Dog Days

She sits outside, waiting for me to comb her out. I keep a lighter ready. Whenever a flea is caught in the comb, I quickly light the small bit of undercoat caught in the teeth and the flea stops moving. All you really have to do is burn their legs off and seal their mouth.

Some days it seems as if they know what I’m doing. They feel better after I comb them. I wish I could just put a spot on them but it no longer works. Evolution.

The day is hot, and long — and lonely. I struggle to deal with how it started — how my wife refused again to go to dialysis. The screaming that woke up my son. The memory of her locking me out of the house last night as I, covered in gas, hiked my way home from a car that had cut its fuel line, and she, blaming me for being late and refusing to let me inside.

I remember how tired I was walking around through the gate in the stone wall to the workshop in the back, filling up a backpack with tools and walking back to the car, fixing it with a piece of old aquarium hose.

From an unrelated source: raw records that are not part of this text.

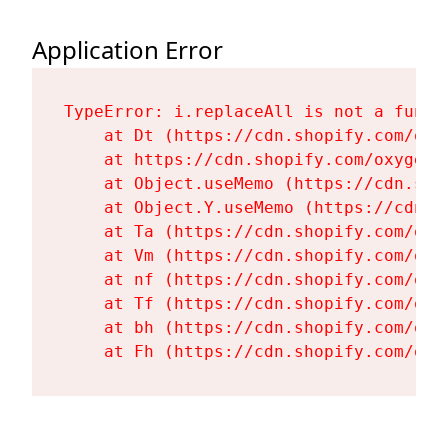
Application Error
TypeError: i.replaceAll is not a functi
    at Dt (https://cdn.shopify.com/oxy
    at https://cdn.shopify.com/oxygen-
    at Object.useMemo (https://cdn.sho
    at Object.Y.useMemo (https://cdn.s
    at Ta (https://cdn.shopify.com/oxy
    at Vm (https://cdn.shopify.com/oxy
    at nf (https://cdn.shopify.com/oxy
    at Tf (https://cdn.shopify.com/oxy
    at bh (https://cdn.shopify.com/oxy
    at Fh (https://cdn.shopify.com/oxy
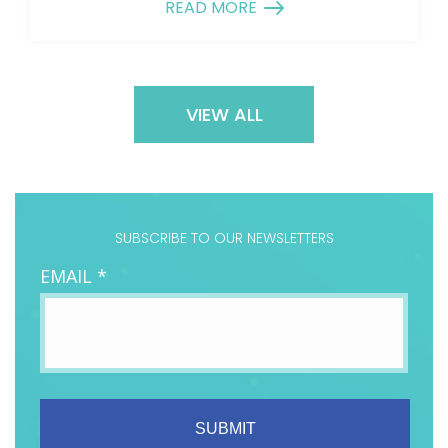
READ MORE
VIEW ALL
SUBSCRIBE TO OUR NEWSLETTERS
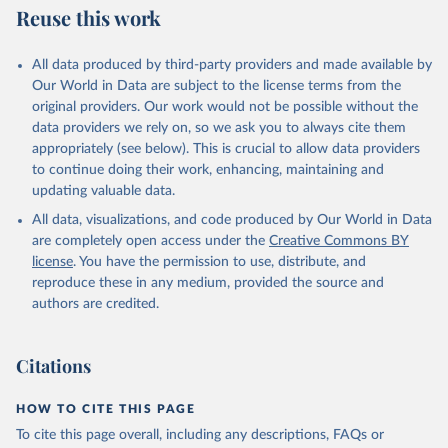
Reuse this work
All data produced by third-party providers and made available by
Our World in Data are subject to the license terms from the
original providers. Our work would not be possible without the
data providers we rely on, so we ask you to always cite them
appropriately (see below). This is crucial to allow data providers
to continue doing their work, enhancing, maintaining and
updating valuable data.
All data, visualizations, and code produced by Our World in Data
are completely open access under the
Creative Commons BY
license
. You have the permission to use, distribute, and
reproduce these in any medium, provided the source and
authors are credited.
Citations
HOW TO CITE THIS PAGE
To cite this page overall, including any descriptions, FAQs or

I remember waking up at six, with her walking across the kitchen, mobile phone in hand. She was telling the dialysis clinic she could not go. I told her I’d fixed the car, and I could take her. Then I turned on my phone, having been charged overnight off — and found that my taking my son to dinner and a movie had been rewarded with 19 angry texts demanding where I was, and one confused friend whom she had called. I remember being afraid that her skipping dialysis again, would mean she won’t be eligible for a transplant. And I tried to convince her to go. That’s when she began screaming. She told me I was cheating on her. She called me Count Olaf, after the film “A Series of Unfortunate Events”. My son woke, crying — and begged her to go. She yelled at me for making him cry. I was in the other room. Nothing I could say or do would convince her to go.

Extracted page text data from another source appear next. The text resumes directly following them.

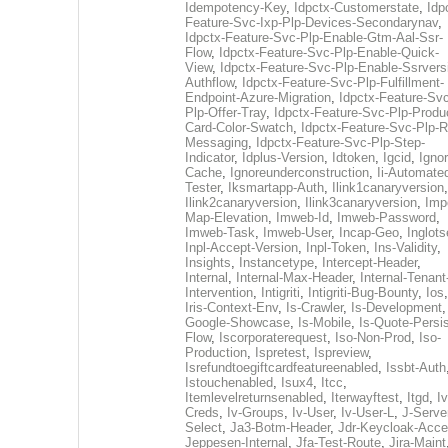
Idempotency-Key
,
Idpctx-Customerstate
,
Idp
Feature-Svc-Ixp-Plp-Devices-Secondarynav
,
Idpctx-Feature-Svc-Plp-Enable-Gtm-Aal-Ssr-
Flow
,
Idpctx-Feature-Svc-Plp-Enable-Quick-
View
,
Idpctx-Feature-Svc-Plp-Enable-Ssrvers
Authflow
,
Idpctx-Feature-Svc-Plp-Fulfillment-
Endpoint-Azure-Migration
,
Idpctx-Feature-Svc
Plp-Offer-Tray
,
Idpctx-Feature-Svc-Plp-Produ
Card-Color-Swatch
,
Idpctx-Feature-Svc-Plp-Rt
Messaging
,
Idpctx-Feature-Svc-Plp-Step-
Indicator
,
Idplus-Version
,
Idtoken
,
Igcid
,
Ignor
Cache
,
Ignoreunderconstruction
,
Ii-Automate
Tester
,
Iksmartapp-Auth
,
Ilink1canaryversion
,
Ilink2canaryversion
,
Ilink3canaryversion
,
Imp
Map-Elevation
,
Imweb-Id
,
Imweb-Password
,
Imweb-Task
,
Imweb-User
,
Incap-Geo
,
Inglot
Inpl-Accept-Version
,
Inpl-Token
,
Ins-Validity
,
Insights
,
Instancetype
,
Intercept-Header
,
Internal
,
Internal-Max-Header
,
Internal-Tenant
Intervention
,
Intigriti
,
Intigriti-Bug-Bounty
,
Ios
Iris-Context-Env
,
Is-Crawler
,
Is-Development
Google-Showcase
,
Is-Mobile
,
Is-Quote-Persis
Flow
,
Iscorporaterequest
,
Iso-Non-Prod
,
Iso-
Production
,
Ispretest
,
Ispreview
,
Isrefundtoegiftcardfeatureenabled
,
Issbt-Auth
Istouchenabled
,
Isux4
,
Itcc
,
Itemlevelreturnsenabled
,
Iterwayftest
,
Itgd
,
Iv
Creds
,
Iv-Groups
,
Iv-User
,
Iv-User-L
,
J-Serve
Select
,
Ja3-Botm-Header
,
Jdr-Keycloak-Acc
Jeppesen-Internal
,
Jfa-Test-Route
,
Jira-Maint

The Dialysis Clinic called, wondering where she is — she will be very sick if she does not go. I told her about how my fuel line had been cut, and that I had fixed it and I could take her. But she refused to go. I feel a dark grey shadow cast upon me like dogs come running.. I know I will have to lie to them later. I know they will not give her the transplant from me if she does not keep her schedule.

Then comes the free form worrying. It’s the middle of the day now, and she’ll sleep. She gets tired, now. The failed organs within her gradually poisoning her until she can no longer move. She won’t tell me if she has completed the paperwork so that I can give her one of my organs. She spends her time looking around to make sure I haven’t bought a beer. I can only drink one in my home, but she will throw it away if I put it in the refrigerator. She was Hindu, but now she is a member of the Church of Jesus Christ of Latter Day Saints. I desperately want the beer.

I try to help her make it to the clinic one last time. My worry increases. And then another. 3 hours pass, and she still refuses to go. I hear her call me any number of profane and obscene things. I walk away.

My son knows she has chosen to die like this. In the hot moments of the day, while I am outside, fixing the fuel line — it comes to me again. The shame . The helplessness. Seeing my son awakened by my wife’s angry accusations. Hearing the soft sobs of his crying, pleading her to go.

But she has the internet now, and it tells her that she can become healthy again. And she learns about strange diets and half muttered ideas that collect and cloud up like fleas on a dog near a cut by its tail.

They lay black eggs to hatch upon the thousands. I comb them out one by one, burning them as I go.

I scatter their black bodies on a white piece of paper and then put it in her compost heap in the backyard and burn it. The corn husks catch fire and burn out against the ground in the summer sun.